Deterministic replay
Every ingestion session in KTX produces a full transcript: every tool call the LLM agent made, every response it received, every source it created or modified, and the reasoning behind each decision.
This matters for three reasons.
Debugging. When a semantic source looks wrong — the grain is off, a join points to the wrong table, a measure formula doesn't match the business definition — you can trace it back to the ingestion session that created it. The transcript shows exactly which adapter provided the input, how the LLM interpreted it, and why it made the decision it did. You don't have to guess.
Trust. Analytics teams need to trust the context that agents consume. Deterministic replay means you can verify any part of the context layer by re-examining the session that produced it. If a stakeholder asks "where did this revenue definition come from?", you have a complete audit trail — from the dbt manifest entry, through the LLM's reconciliation logic, to the YAML file that was written.
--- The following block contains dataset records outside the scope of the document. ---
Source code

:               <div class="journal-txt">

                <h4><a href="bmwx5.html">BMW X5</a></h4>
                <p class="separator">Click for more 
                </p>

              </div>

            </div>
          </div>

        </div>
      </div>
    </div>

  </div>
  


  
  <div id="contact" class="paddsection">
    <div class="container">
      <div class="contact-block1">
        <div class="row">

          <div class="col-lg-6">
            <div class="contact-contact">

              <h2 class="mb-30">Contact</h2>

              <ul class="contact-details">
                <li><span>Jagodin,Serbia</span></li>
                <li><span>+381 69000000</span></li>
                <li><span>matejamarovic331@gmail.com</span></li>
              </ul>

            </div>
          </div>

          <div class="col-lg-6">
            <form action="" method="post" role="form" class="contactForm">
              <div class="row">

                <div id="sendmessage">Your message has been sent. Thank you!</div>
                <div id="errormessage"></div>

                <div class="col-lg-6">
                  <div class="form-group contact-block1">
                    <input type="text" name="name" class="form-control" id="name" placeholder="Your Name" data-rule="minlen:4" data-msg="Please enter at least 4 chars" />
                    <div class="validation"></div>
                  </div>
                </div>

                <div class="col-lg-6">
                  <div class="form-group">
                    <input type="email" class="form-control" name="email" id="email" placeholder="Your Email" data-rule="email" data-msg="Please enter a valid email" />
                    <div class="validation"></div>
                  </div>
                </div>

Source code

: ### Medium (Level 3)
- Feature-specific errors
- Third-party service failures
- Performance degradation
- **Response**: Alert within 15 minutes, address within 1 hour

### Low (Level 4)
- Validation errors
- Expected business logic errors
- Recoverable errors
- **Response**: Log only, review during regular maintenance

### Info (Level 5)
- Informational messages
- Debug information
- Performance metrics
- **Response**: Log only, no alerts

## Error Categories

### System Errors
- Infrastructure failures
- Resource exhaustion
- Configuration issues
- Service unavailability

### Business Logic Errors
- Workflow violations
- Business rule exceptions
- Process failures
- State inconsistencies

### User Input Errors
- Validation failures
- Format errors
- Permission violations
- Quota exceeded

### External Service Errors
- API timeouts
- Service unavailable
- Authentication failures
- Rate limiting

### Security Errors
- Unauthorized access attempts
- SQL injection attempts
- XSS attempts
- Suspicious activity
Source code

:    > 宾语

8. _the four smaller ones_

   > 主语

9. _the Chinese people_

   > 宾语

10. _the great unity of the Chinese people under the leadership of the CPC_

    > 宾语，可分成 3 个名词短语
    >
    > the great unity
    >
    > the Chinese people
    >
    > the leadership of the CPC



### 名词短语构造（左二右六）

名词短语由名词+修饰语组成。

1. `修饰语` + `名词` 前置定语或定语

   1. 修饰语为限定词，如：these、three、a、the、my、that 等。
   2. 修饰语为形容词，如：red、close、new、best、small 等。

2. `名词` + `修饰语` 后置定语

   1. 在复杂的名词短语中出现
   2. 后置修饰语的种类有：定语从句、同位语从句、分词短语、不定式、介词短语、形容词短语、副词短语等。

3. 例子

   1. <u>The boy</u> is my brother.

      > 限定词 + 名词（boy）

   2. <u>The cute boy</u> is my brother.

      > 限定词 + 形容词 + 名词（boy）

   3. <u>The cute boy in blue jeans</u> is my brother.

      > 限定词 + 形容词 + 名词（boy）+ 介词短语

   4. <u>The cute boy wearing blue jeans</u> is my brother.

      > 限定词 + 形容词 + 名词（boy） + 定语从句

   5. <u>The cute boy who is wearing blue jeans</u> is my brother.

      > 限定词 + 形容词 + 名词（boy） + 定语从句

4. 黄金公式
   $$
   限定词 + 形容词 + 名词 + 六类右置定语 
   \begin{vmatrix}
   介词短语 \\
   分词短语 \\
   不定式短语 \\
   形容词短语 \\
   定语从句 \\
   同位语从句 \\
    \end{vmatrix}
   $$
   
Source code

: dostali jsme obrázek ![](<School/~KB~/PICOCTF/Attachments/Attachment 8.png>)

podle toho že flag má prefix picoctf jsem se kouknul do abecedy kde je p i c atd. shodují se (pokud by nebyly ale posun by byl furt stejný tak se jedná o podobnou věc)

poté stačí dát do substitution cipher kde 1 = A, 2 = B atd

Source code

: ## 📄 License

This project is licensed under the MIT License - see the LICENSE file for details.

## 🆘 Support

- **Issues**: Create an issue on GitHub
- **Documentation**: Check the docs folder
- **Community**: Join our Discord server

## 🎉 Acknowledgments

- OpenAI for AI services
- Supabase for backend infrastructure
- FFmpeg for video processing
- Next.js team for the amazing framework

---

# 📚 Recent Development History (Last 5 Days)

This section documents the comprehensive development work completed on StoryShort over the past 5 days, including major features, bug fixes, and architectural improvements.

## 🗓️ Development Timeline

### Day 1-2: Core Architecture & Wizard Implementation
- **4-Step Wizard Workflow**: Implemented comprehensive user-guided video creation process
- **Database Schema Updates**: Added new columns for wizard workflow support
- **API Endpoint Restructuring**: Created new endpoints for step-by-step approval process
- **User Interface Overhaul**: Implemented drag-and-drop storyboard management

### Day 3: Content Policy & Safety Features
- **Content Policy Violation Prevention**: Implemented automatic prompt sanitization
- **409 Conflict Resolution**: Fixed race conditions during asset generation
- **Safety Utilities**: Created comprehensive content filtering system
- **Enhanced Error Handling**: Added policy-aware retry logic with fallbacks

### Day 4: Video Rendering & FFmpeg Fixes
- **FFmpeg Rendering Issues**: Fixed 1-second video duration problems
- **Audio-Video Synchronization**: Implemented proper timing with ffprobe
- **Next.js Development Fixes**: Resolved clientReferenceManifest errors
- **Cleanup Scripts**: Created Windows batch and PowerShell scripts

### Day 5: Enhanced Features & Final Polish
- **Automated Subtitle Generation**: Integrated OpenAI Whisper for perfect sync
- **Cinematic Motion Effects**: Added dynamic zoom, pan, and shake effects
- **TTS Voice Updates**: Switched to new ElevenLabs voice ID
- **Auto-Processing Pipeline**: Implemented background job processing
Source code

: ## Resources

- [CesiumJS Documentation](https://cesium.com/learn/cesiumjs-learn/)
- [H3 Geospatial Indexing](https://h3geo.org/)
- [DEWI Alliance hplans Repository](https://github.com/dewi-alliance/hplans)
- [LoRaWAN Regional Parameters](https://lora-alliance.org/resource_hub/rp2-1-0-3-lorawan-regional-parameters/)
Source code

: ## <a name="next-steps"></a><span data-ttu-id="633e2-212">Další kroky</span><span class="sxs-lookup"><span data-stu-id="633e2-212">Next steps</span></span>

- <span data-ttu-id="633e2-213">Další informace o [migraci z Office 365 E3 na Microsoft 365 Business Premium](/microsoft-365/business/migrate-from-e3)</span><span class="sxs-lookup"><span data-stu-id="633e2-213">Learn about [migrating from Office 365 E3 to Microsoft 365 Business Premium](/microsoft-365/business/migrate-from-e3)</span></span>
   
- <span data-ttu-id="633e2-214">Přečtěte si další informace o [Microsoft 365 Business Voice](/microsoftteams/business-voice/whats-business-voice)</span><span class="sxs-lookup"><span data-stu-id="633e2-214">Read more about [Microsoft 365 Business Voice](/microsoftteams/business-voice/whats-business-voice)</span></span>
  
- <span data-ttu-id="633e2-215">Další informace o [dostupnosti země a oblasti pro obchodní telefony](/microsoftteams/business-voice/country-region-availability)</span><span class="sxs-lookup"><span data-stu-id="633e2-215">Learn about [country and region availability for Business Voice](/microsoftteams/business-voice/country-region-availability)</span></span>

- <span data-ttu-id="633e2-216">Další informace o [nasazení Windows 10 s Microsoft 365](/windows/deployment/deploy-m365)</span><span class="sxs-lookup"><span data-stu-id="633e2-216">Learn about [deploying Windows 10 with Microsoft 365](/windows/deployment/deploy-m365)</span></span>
Reproducibility. Because ingestion sessions are recorded as structured transcripts (tool calls and responses, not just logs), they can be replayed for testing and validation. If you change your ingestion configuration or upgrade the LLM, you can replay previous sessions to see how the output would differ. This gives you a safety net for changes that affect how context is generated.
The transcript is stored with local ingest run state and can be reviewed or replayed when you need to audit a decision. Commit the resulting YAML and Markdown changes; commit reports or transcripts only when they are part of your team's review workflow.